After two and a half months of relatively light Congressional activity on the health-care front, Democrats are apparently gearing up for a hyperactive March. According to Inside Health Policy (subscription required), the period between now and Easter will be filled with a series of complicated steps that will all need to work perfectly in order for the Democrats to pass their health plan before Congress leaves for its spring break. First, the president will be issuing his revised new proposal, which will be converted into legislative language and then scored by CBO. By March 19, the House would then pass the health bill that the Senate passed back in December — and that the House has repeatedly said they did not like and would not pass — with the assurance that the Senate would go forward and fix it in accordance with some type of bicameral compromise. The House would then have to act again, by March 21, and pass a reconciliation bill amending the Senate bill that the House would have just passed.
At this point, and only after the House had acted twice, the Senate would take up the reconciliation bill changing the original Senate bill to reflect the president's new proposal. This bill would be considered under the reconciliation process, with 30 hours of debate and passage via a simple majority rather than the 60 votes the Senate typically requires. Effectively, this process will use the passage of the Senate bill to enable the reconciliation vehicle to proceed and become the new health-care law.
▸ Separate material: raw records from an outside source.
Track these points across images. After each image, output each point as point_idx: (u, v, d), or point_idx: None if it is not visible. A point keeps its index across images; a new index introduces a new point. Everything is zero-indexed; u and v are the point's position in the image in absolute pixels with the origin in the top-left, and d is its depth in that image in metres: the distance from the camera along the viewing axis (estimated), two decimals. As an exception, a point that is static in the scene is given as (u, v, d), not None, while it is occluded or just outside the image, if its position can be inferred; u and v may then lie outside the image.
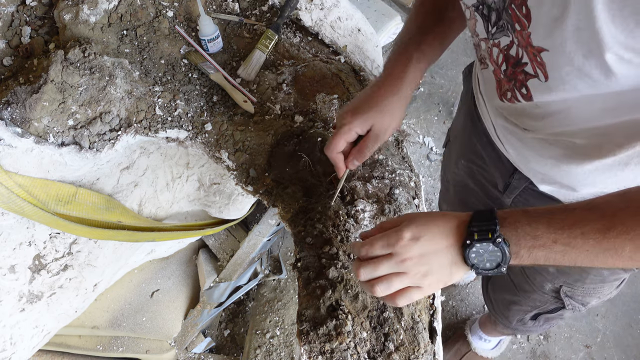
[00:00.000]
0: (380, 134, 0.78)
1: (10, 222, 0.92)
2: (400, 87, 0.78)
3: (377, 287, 0.63)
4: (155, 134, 0.99)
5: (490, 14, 0.64)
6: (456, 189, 1.27)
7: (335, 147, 0.78)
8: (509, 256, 0.58)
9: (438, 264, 0.62)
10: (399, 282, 0.63)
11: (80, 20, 1.00)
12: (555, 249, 0.56)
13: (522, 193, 0.93)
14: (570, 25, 0.51)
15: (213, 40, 1.06)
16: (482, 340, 1.83)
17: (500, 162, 0.94)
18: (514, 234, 0.58)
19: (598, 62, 0.52)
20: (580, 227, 0.55)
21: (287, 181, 0.94)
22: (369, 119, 0.77)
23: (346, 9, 1.25)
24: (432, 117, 2.51)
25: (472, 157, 1.07)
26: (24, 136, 0.85)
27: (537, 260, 0.58)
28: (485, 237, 0.58)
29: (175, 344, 1.55)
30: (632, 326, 2.00)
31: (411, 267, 0.62)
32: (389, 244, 0.63)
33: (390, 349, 0.74)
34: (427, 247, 0.61)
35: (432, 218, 0.64)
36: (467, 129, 1.06)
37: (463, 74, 1.11)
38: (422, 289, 0.63)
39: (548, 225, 0.57)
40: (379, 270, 0.63)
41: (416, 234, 0.62)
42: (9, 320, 0.99)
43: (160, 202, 1.28)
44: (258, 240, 1.63)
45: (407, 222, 0.64)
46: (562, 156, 0.75)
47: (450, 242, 0.62)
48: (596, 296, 1.03)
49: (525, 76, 0.64)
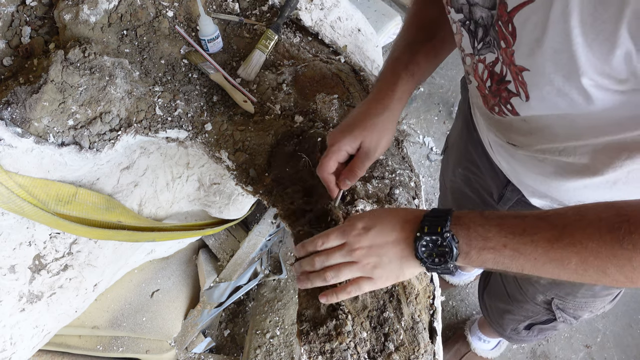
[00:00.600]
0: (370, 152, 0.77)
1: (11, 222, 0.92)
2: (388, 104, 0.78)
3: (327, 274, 0.65)
4: (155, 134, 0.99)
5: (477, 30, 0.63)
6: (454, 195, 1.28)
7: (326, 167, 0.77)
8: (456, 252, 0.59)
9: (387, 256, 0.63)
10: (348, 271, 0.65)
11: (80, 20, 1.00)
12: (504, 253, 0.57)
13: (515, 205, 0.93)
14: (549, 47, 0.51)
15: (213, 40, 1.06)
16: (481, 341, 1.83)
17: (494, 172, 0.94)
18: (465, 232, 0.59)
19: (576, 85, 0.52)
20: (531, 234, 0.55)
21: (287, 181, 0.94)
22: (358, 137, 0.76)
23: (346, 9, 1.25)
24: (432, 117, 2.51)
25: (468, 166, 1.07)
26: (24, 136, 0.85)
27: (486, 262, 0.58)
28: (434, 230, 0.59)
29: (175, 344, 1.55)
30: (632, 326, 2.00)
31: (361, 256, 0.63)
32: (342, 233, 0.65)
33: (391, 349, 0.74)
34: (377, 238, 0.63)
35: (389, 211, 0.65)
36: (463, 138, 1.06)
37: (461, 83, 1.11)
38: (373, 281, 0.65)
39: (500, 229, 0.57)
40: (330, 259, 0.65)
41: (368, 224, 0.64)
42: (9, 320, 0.99)
43: (160, 202, 1.28)
44: (258, 240, 1.63)
45: (363, 214, 0.66)
46: (551, 173, 0.75)
47: (402, 235, 0.63)
48: (588, 310, 1.02)
49: (509, 94, 0.64)
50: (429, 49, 0.80)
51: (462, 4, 0.63)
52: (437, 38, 0.81)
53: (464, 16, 0.64)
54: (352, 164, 0.78)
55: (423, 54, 0.80)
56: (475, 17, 0.62)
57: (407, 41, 0.82)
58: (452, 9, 0.65)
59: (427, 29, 0.81)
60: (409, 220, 0.63)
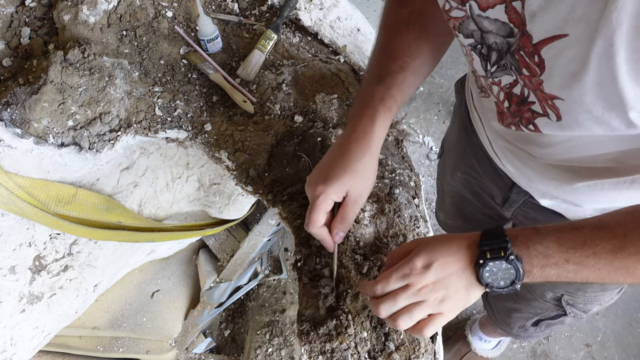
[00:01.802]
0: (357, 197, 0.73)
1: (11, 223, 0.92)
2: (369, 146, 0.73)
3: (400, 321, 0.63)
4: (155, 135, 0.99)
5: (490, 54, 0.62)
6: (453, 199, 1.27)
7: (316, 222, 0.72)
8: (522, 273, 0.58)
9: (454, 287, 0.62)
10: (419, 311, 0.62)
11: (80, 20, 1.00)
12: (567, 268, 0.57)
13: (521, 206, 0.92)
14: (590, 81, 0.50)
15: (212, 40, 1.06)
16: (482, 341, 1.83)
17: (497, 176, 0.93)
18: (525, 252, 0.58)
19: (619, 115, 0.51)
20: (592, 246, 0.55)
21: (287, 181, 0.94)
22: (343, 185, 0.71)
23: (345, 9, 1.25)
24: (431, 117, 2.51)
25: (468, 170, 1.06)
26: (24, 137, 0.85)
27: (549, 277, 0.58)
28: (497, 255, 0.58)
29: (176, 344, 1.55)
30: (632, 325, 2.00)
31: (428, 294, 0.61)
32: (403, 276, 0.62)
33: (391, 349, 0.74)
34: (440, 272, 0.61)
35: (442, 242, 0.63)
36: (461, 142, 1.05)
37: (455, 87, 1.09)
38: (444, 315, 0.63)
39: (559, 244, 0.57)
40: (397, 303, 0.63)
41: (428, 260, 0.62)
42: (10, 321, 0.99)
43: (160, 202, 1.28)
44: (258, 240, 1.63)
45: (417, 250, 0.63)
46: (567, 178, 0.74)
47: (463, 264, 0.62)
48: (597, 303, 1.02)
49: (533, 114, 0.63)
50: (402, 81, 0.76)
51: (473, 30, 0.61)
52: (410, 69, 0.76)
53: (474, 41, 0.63)
54: (342, 214, 0.73)
55: (397, 87, 0.75)
56: (488, 42, 0.60)
57: (380, 73, 0.77)
58: (461, 34, 0.64)
59: (399, 60, 0.76)
60: (467, 247, 0.62)
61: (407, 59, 0.76)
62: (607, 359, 1.93)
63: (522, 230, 0.60)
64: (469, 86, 0.96)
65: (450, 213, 1.36)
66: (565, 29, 0.49)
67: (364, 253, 0.82)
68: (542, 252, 0.57)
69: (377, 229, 0.85)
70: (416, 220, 0.89)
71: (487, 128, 0.87)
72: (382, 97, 0.74)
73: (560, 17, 0.48)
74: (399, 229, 0.85)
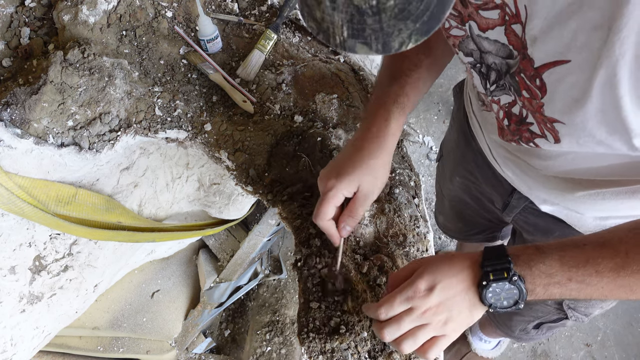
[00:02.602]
0: (368, 194, 0.74)
1: (11, 223, 0.92)
2: (382, 143, 0.74)
3: (404, 345, 0.63)
4: (154, 135, 0.99)
5: (489, 73, 0.62)
6: (452, 203, 1.27)
7: (324, 214, 0.73)
8: (526, 293, 0.58)
9: (457, 309, 0.62)
10: (423, 334, 0.62)
11: (80, 21, 1.00)
12: (570, 286, 0.57)
13: (522, 212, 0.92)
14: (593, 108, 0.50)
15: (212, 40, 1.06)
16: (482, 341, 1.83)
17: (497, 181, 0.93)
18: (528, 272, 0.58)
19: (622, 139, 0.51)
20: (594, 265, 0.55)
21: (287, 181, 0.94)
22: (355, 180, 0.72)
23: (345, 9, 1.25)
24: (431, 117, 2.51)
25: (466, 175, 1.06)
26: (24, 137, 0.85)
27: (553, 296, 0.58)
28: (501, 276, 0.58)
29: (176, 344, 1.55)
30: (632, 325, 2.00)
31: (432, 317, 0.61)
32: (407, 299, 0.62)
33: (391, 349, 0.74)
34: (444, 294, 0.61)
35: (443, 263, 0.63)
36: (460, 147, 1.05)
37: (454, 91, 1.09)
38: (448, 336, 0.63)
39: (561, 263, 0.57)
40: (401, 327, 0.63)
41: (431, 282, 0.61)
42: (10, 321, 0.99)
43: (160, 202, 1.28)
44: (258, 240, 1.63)
45: (419, 271, 0.63)
46: (568, 187, 0.74)
47: (466, 284, 0.62)
48: (599, 307, 1.02)
49: (532, 135, 0.63)
50: (416, 79, 0.76)
51: (472, 49, 0.61)
52: (424, 66, 0.77)
53: (474, 60, 0.62)
54: (350, 208, 0.74)
55: (410, 85, 0.76)
56: (487, 62, 0.60)
57: (393, 72, 0.78)
58: (461, 52, 0.64)
59: (413, 58, 0.77)
60: (469, 267, 0.62)
61: (420, 56, 0.77)
62: (607, 358, 1.93)
63: (524, 249, 0.60)
64: (467, 92, 0.96)
65: (449, 216, 1.36)
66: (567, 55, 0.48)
67: (364, 253, 0.82)
68: (544, 272, 0.57)
69: (377, 228, 0.85)
70: (416, 220, 0.89)
71: (487, 137, 0.87)
72: (396, 96, 0.75)
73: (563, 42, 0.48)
74: (399, 228, 0.85)
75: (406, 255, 0.82)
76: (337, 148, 0.95)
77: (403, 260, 0.81)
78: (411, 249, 0.83)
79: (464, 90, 1.00)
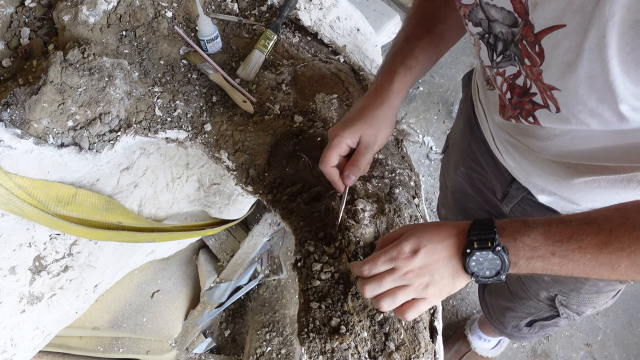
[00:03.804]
0: (370, 144, 0.78)
1: (11, 224, 0.92)
2: (386, 98, 0.78)
3: (382, 302, 0.64)
4: (154, 135, 0.99)
5: (496, 44, 0.63)
6: (455, 195, 1.27)
7: (328, 160, 0.78)
8: (508, 264, 0.59)
9: (439, 274, 0.63)
10: (403, 294, 0.64)
11: (79, 21, 1.00)
12: (552, 261, 0.57)
13: (520, 202, 0.93)
14: (583, 72, 0.50)
15: (212, 40, 1.06)
16: (482, 340, 1.83)
17: (498, 170, 0.94)
18: (512, 244, 0.59)
19: (611, 107, 0.52)
20: (578, 241, 0.56)
21: (287, 181, 0.94)
22: (357, 130, 0.77)
23: (345, 9, 1.25)
24: (431, 117, 2.51)
25: (471, 164, 1.07)
26: (24, 137, 0.85)
27: (535, 270, 0.59)
28: (485, 245, 0.59)
29: (176, 344, 1.55)
30: (632, 324, 2.00)
31: (413, 279, 0.63)
32: (390, 259, 0.64)
33: (391, 349, 0.74)
34: (427, 258, 0.62)
35: (431, 229, 0.64)
36: (466, 136, 1.06)
37: (462, 81, 1.10)
38: (428, 300, 0.64)
39: (546, 237, 0.57)
40: (382, 285, 0.64)
41: (416, 246, 0.63)
42: (10, 322, 0.99)
43: (160, 202, 1.28)
44: (258, 240, 1.63)
45: (407, 235, 0.65)
46: (565, 173, 0.75)
47: (451, 251, 0.63)
48: (591, 306, 1.03)
49: (533, 106, 0.64)
50: (427, 43, 0.80)
51: (481, 18, 0.62)
52: (437, 32, 0.80)
53: (482, 29, 0.64)
54: (354, 157, 0.79)
55: (421, 48, 0.80)
56: (494, 31, 0.61)
57: (405, 36, 0.82)
58: (470, 22, 0.65)
59: (426, 23, 0.81)
60: (456, 235, 0.63)
61: (434, 21, 0.80)
62: (607, 358, 1.93)
63: (510, 222, 0.61)
64: (475, 80, 0.98)
65: (451, 209, 1.36)
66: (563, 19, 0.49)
67: (364, 253, 0.82)
68: (528, 244, 0.58)
69: (377, 228, 0.85)
70: (416, 220, 0.89)
71: (490, 121, 0.88)
72: (403, 57, 0.79)
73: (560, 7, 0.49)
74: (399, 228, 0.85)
75: (406, 255, 0.82)
76: (337, 148, 0.95)
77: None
78: (411, 249, 0.83)
79: (472, 79, 1.01)
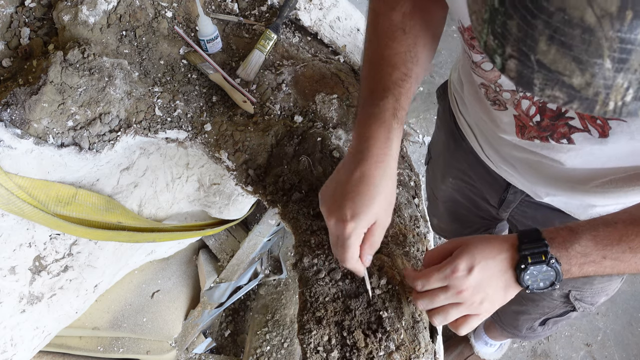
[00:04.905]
0: (384, 224, 0.71)
1: (10, 224, 0.92)
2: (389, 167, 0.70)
3: (434, 318, 0.66)
4: (154, 135, 0.99)
5: None
6: (446, 204, 1.27)
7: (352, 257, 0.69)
8: (562, 274, 0.60)
9: (493, 289, 0.63)
10: (456, 312, 0.64)
11: (79, 21, 1.00)
12: (604, 264, 0.59)
13: (519, 206, 0.93)
14: None
15: (212, 40, 1.06)
16: (487, 346, 1.82)
17: (491, 178, 0.93)
18: (564, 253, 0.60)
19: None
20: (627, 242, 0.57)
21: (287, 181, 0.94)
22: (372, 215, 0.68)
23: (345, 9, 1.25)
24: (431, 117, 2.51)
25: (459, 175, 1.07)
26: (24, 137, 0.85)
27: (587, 274, 0.60)
28: (539, 259, 0.60)
29: (176, 344, 1.55)
30: (632, 324, 2.00)
31: (467, 297, 0.63)
32: (445, 277, 0.64)
33: (391, 349, 0.74)
34: (481, 276, 0.62)
35: (483, 245, 0.64)
36: (450, 148, 1.05)
37: (437, 93, 1.09)
38: (481, 315, 0.65)
39: (595, 242, 0.58)
40: (435, 302, 0.65)
41: (470, 264, 0.63)
42: (10, 322, 0.99)
43: (160, 202, 1.28)
44: (258, 240, 1.63)
45: (459, 251, 0.64)
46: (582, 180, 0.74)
47: (504, 266, 0.63)
48: (604, 294, 1.03)
49: (570, 129, 0.63)
50: (408, 89, 0.73)
51: None
52: (413, 75, 0.74)
53: None
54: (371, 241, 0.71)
55: (404, 96, 0.72)
56: None
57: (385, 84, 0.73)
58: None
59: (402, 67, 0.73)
60: (507, 250, 0.63)
61: (409, 64, 0.73)
62: (607, 358, 1.93)
63: (557, 231, 0.62)
64: (452, 93, 0.96)
65: (444, 218, 1.36)
66: None
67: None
68: (580, 252, 0.59)
69: (377, 228, 0.85)
70: (416, 220, 0.89)
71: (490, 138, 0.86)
72: (394, 110, 0.71)
73: None
74: (399, 228, 0.85)
75: (406, 255, 0.82)
76: (337, 148, 0.95)
77: (403, 260, 0.81)
78: (411, 249, 0.83)
79: (448, 92, 1.00)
The pitfalls in this crazy quilt process are numerous. The House could fail to pass the Senate bill. As a result of two resignations, a death, and a defection, Speaker Pelosi only has 216 votes right now, which is the bare minimum of what she needs, and the Democratic bills have not gotten any popular since the House last voted in November. In addition, House members are often reluctant to take tough votes without some assurance that the Senate would act, and this process would require them to act twice before the Senate moved at all. The Senate must also come up with the votes, not just for the policy, which is probably doable, but also for using the reconciliation process in this way, which a number of Senate Democrats have objected to in the past. And then there is the reconciliation process itself, in which provisions must be ruled germane to budget reconciliation by the Senate parliamentarian. This parliamentary review could result in what a former Senate parliamentarian has called a "Swiss cheese" bill, in which a variety of provisions of the bill are ruled not germane and thus moved out of the final product. In a bill as complicated as the health-care bill, this Swiss-cheesing of the final product could have significant and unpredictable consequences on the working of the bill should it become law.
It looks as if the House Democrats are the key to this whole procedure. They are bringing March in like a lion on the health-care-overhaul front. But in order for the scheme to succeed, the House Democrats will have to act like lambs twice before the Senate deigns to proceed.